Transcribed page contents
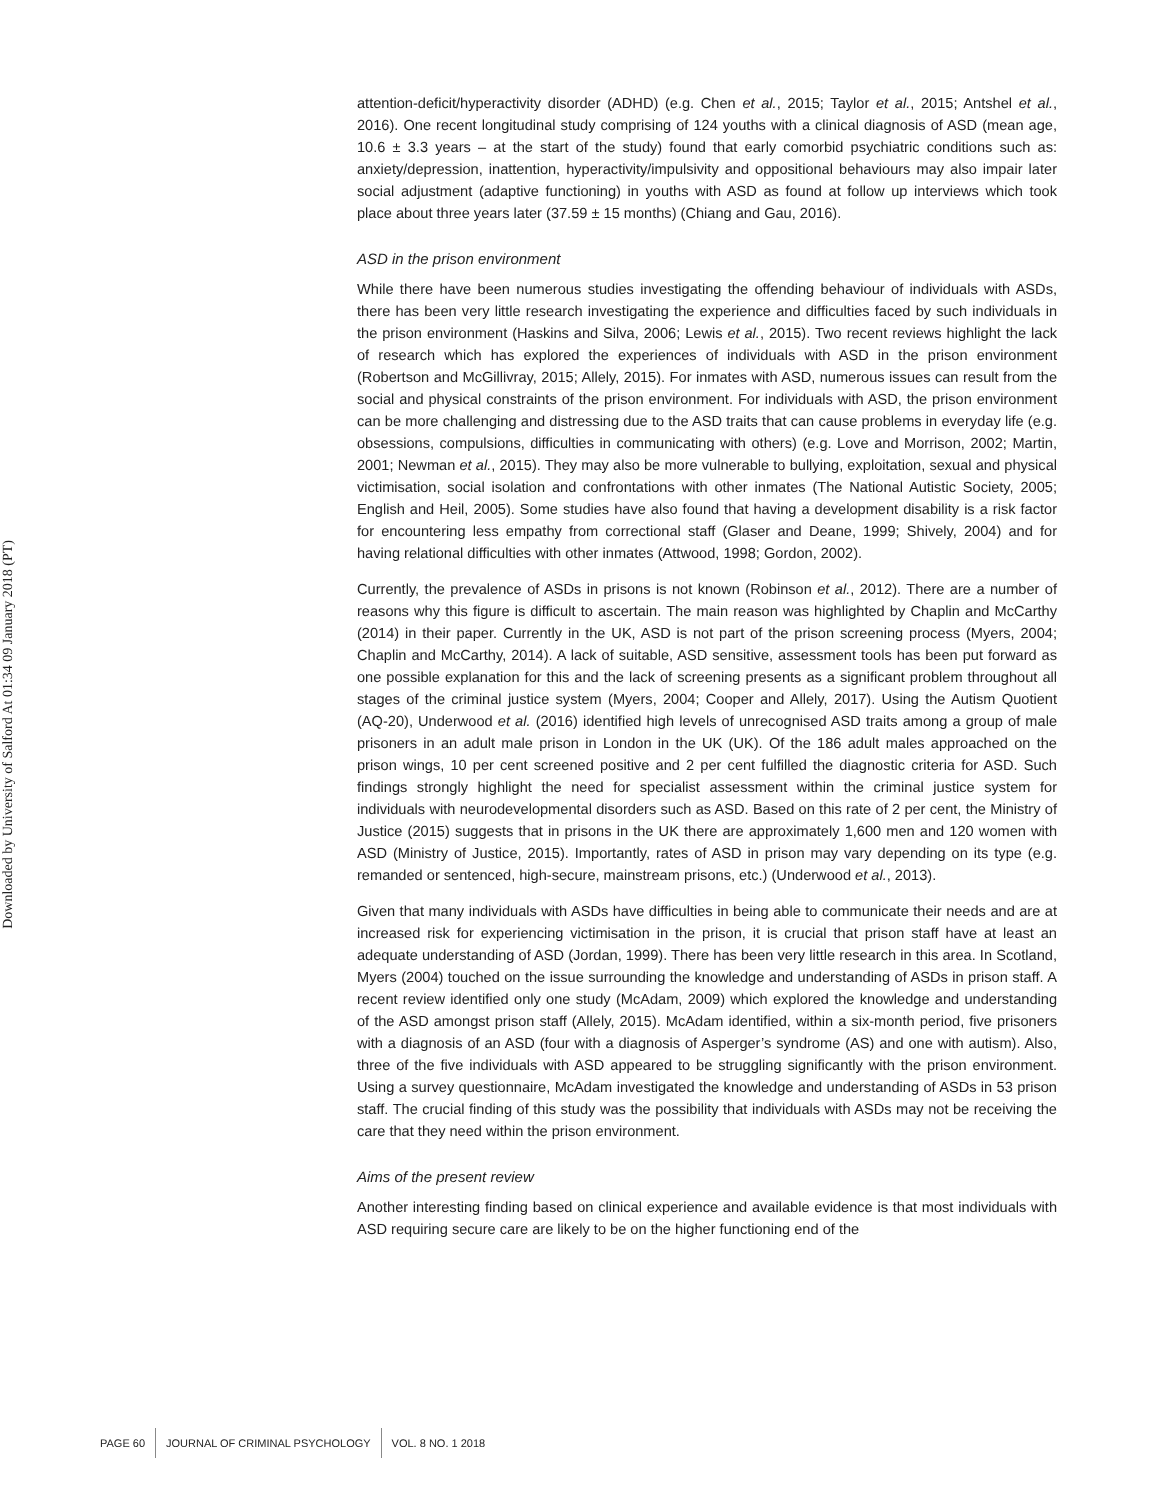Downloaded by University of Salford At 01:34 09 January 2018 (PT)
attention-deficit/hyperactivity disorder (ADHD) (e.g. Chen et al., 2015; Taylor et al., 2015; Antshel et al., 2016). One recent longitudinal study comprising of 124 youths with a clinical diagnosis of ASD (mean age, 10.6 ± 3.3 years – at the start of the study) found that early comorbid psychiatric conditions such as: anxiety/depression, inattention, hyperactivity/impulsivity and oppositional behaviours may also impair later social adjustment (adaptive functioning) in youths with ASD as found at follow up interviews which took place about three years later (37.59 ± 15 months) (Chiang and Gau, 2016).
ASD in the prison environment
While there have been numerous studies investigating the offending behaviour of individuals with ASDs, there has been very little research investigating the experience and difficulties faced by such individuals in the prison environment (Haskins and Silva, 2006; Lewis et al., 2015). Two recent reviews highlight the lack of research which has explored the experiences of individuals with ASD in the prison environment (Robertson and McGillivray, 2015; Allely, 2015). For inmates with ASD, numerous issues can result from the social and physical constraints of the prison environment. For individuals with ASD, the prison environment can be more challenging and distressing due to the ASD traits that can cause problems in everyday life (e.g. obsessions, compulsions, difficulties in communicating with others) (e.g. Love and Morrison, 2002; Martin, 2001; Newman et al., 2015). They may also be more vulnerable to bullying, exploitation, sexual and physical victimisation, social isolation and confrontations with other inmates (The National Autistic Society, 2005; English and Heil, 2005). Some studies have also found that having a development disability is a risk factor for encountering less empathy from correctional staff (Glaser and Deane, 1999; Shively, 2004) and for having relational difficulties with other inmates (Attwood, 1998; Gordon, 2002).
Currently, the prevalence of ASDs in prisons is not known (Robinson et al., 2012). There are a number of reasons why this figure is difficult to ascertain. The main reason was highlighted by Chaplin and McCarthy (2014) in their paper. Currently in the UK, ASD is not part of the prison screening process (Myers, 2004; Chaplin and McCarthy, 2014). A lack of suitable, ASD sensitive, assessment tools has been put forward as one possible explanation for this and the lack of screening presents as a significant problem throughout all stages of the criminal justice system (Myers, 2004; Cooper and Allely, 2017). Using the Autism Quotient (AQ-20), Underwood et al. (2016) identified high levels of unrecognised ASD traits among a group of male prisoners in an adult male prison in London in the UK (UK). Of the 186 adult males approached on the prison wings, 10 per cent screened positive and 2 per cent fulfilled the diagnostic criteria for ASD. Such findings strongly highlight the need for specialist assessment within the criminal justice system for individuals with neurodevelopmental disorders such as ASD. Based on this rate of 2 per cent, the Ministry of Justice (2015) suggests that in prisons in the UK there are approximately 1,600 men and 120 women with ASD (Ministry of Justice, 2015). Importantly, rates of ASD in prison may vary depending on its type (e.g. remanded or sentenced, high-secure, mainstream prisons, etc.) (Underwood et al., 2013).
Given that many individuals with ASDs have difficulties in being able to communicate their needs and are at increased risk for experiencing victimisation in the prison, it is crucial that prison staff have at least an adequate understanding of ASD (Jordan, 1999). There has been very little research in this area. In Scotland, Myers (2004) touched on the issue surrounding the knowledge and understanding of ASDs in prison staff. A recent review identified only one study (McAdam, 2009) which explored the knowledge and understanding of the ASD amongst prison staff (Allely, 2015). McAdam identified, within a six-month period, five prisoners with a diagnosis of an ASD (four with a diagnosis of Asperger’s syndrome (AS) and one with autism). Also, three of the five individuals with ASD appeared to be struggling significantly with the prison environment. Using a survey questionnaire, McAdam investigated the knowledge and understanding of ASDs in 53 prison staff. The crucial finding of this study was the possibility that individuals with ASDs may not be receiving the care that they need within the prison environment.
Aims of the present review
Another interesting finding based on clinical experience and available evidence is that most individuals with ASD requiring secure care are likely to be on the higher functioning end of the
PAGE 60 JOURNAL OF CRIMINAL PSYCHOLOGY VOL. 8 NO. 1 2018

Task: When you copy the data, keep every line exact and drop the pictures.

Response box:
Downloaded by University of Salford At 01:34 09 January 2018 (PT)
attention-deficit/hyperactivity disorder (ADHD) (e.g. Chen et al., 2015; Taylor et al., 2015; Antshel et al., 2016). One recent longitudinal study comprising of 124 youths with a clinical diagnosis of ASD (mean age, 10.6 ± 3.3 years – at the start of the study) found that early comorbid psychiatric conditions such as: anxiety/depression, inattention, hyperactivity/impulsivity and oppositional behaviours may also impair later social adjustment (adaptive functioning) in youths with ASD as found at follow up interviews which took place about three years later (37.59 ± 15 months) (Chiang and Gau, 2016).
ASD in the prison environment
While there have been numerous studies investigating the offending behaviour of individuals with ASDs, there has been very little research investigating the experience and difficulties faced by such individuals in the prison environment (Haskins and Silva, 2006; Lewis et al., 2015). Two recent reviews highlight the lack of research which has explored the experiences of individuals with ASD in the prison environment (Robertson and McGillivray, 2015; Allely, 2015). For inmates with ASD, numerous issues can result from the social and physical constraints of the prison environment. For individuals with ASD, the prison environment can be more challenging and distressing due to the ASD traits that can cause problems in everyday life (e.g. obsessions, compulsions, difficulties in communicating with others) (e.g. Love and Morrison, 2002; Martin, 2001; Newman et al., 2015). They may also be more vulnerable to bullying, exploitation, sexual and physical victimisation, social isolation and confrontations with other inmates (The National Autistic Society, 2005; English and Heil, 2005). Some studies have also found that having a development disability is a risk factor for encountering less empathy from correctional staff (Glaser and Deane, 1999; Shively, 2004) and for having relational difficulties with other inmates (Attwood, 1998; Gordon, 2002).
Currently, the prevalence of ASDs in prisons is not known (Robinson et al., 2012). There are a number of reasons why this figure is difficult to ascertain. The main reason was highlighted by Chaplin and McCarthy (2014) in their paper. Currently in the UK, ASD is not part of the prison screening process (Myers, 2004; Chaplin and McCarthy, 2014). A lack of suitable, ASD sensitive, assessment tools has been put forward as one possible explanation for this and the lack of screening presents as a significant problem throughout all stages of the criminal justice system (Myers, 2004; Cooper and Allely, 2017). Using the Autism Quotient (AQ-20), Underwood et al. (2016) identified high levels of unrecognised ASD traits among a group of male prisoners in an adult male prison in London in the UK (UK). Of the 186 adult males approached on the prison wings, 10 per cent screened positive and 2 per cent fulfilled the diagnostic criteria for ASD. Such findings strongly highlight the need for specialist assessment within the criminal justice system for individuals with neurodevelopmental disorders such as ASD. Based on this rate of 2 per cent, the Ministry of Justice (2015) suggests that in prisons in the UK there are approximately 1,600 men and 120 women with ASD (Ministry of Justice, 2015). Importantly, rates of ASD in prison may vary depending on its type (e.g. remanded or sentenced, high-secure, mainstream prisons, etc.) (Underwood et al., 2013).
Given that many individuals with ASDs have difficulties in being able to communicate their needs and are at increased risk for experiencing victimisation in the prison, it is crucial that prison staff have at least an adequate understanding of ASD (Jordan, 1999). There has been very little research in this area. In Scotland, Myers (2004) touched on the issue surrounding the knowledge and understanding of ASDs in prison staff. A recent review identified only one study (McAdam, 2009) which explored the knowledge and understanding of the ASD amongst prison staff (Allely, 2015). McAdam identified, within a six-month period, five prisoners with a diagnosis of an ASD (four with a diagnosis of Asperger’s syndrome (AS) and one with autism). Also, three of the five individuals with ASD appeared to be struggling significantly with the prison environment. Using a survey questionnaire, McAdam investigated the knowledge and understanding of ASDs in 53 prison staff. The crucial finding of this study was the possibility that individuals with ASDs may not be receiving the care that they need within the prison environment.
Aims of the present review
Another interesting finding based on clinical experience and available evidence is that most individuals with ASD requiring secure care are likely to be on the higher functioning end of the
PAGE 60 JOURNAL OF CRIMINAL PSYCHOLOGY VOL. 8 NO. 1 2018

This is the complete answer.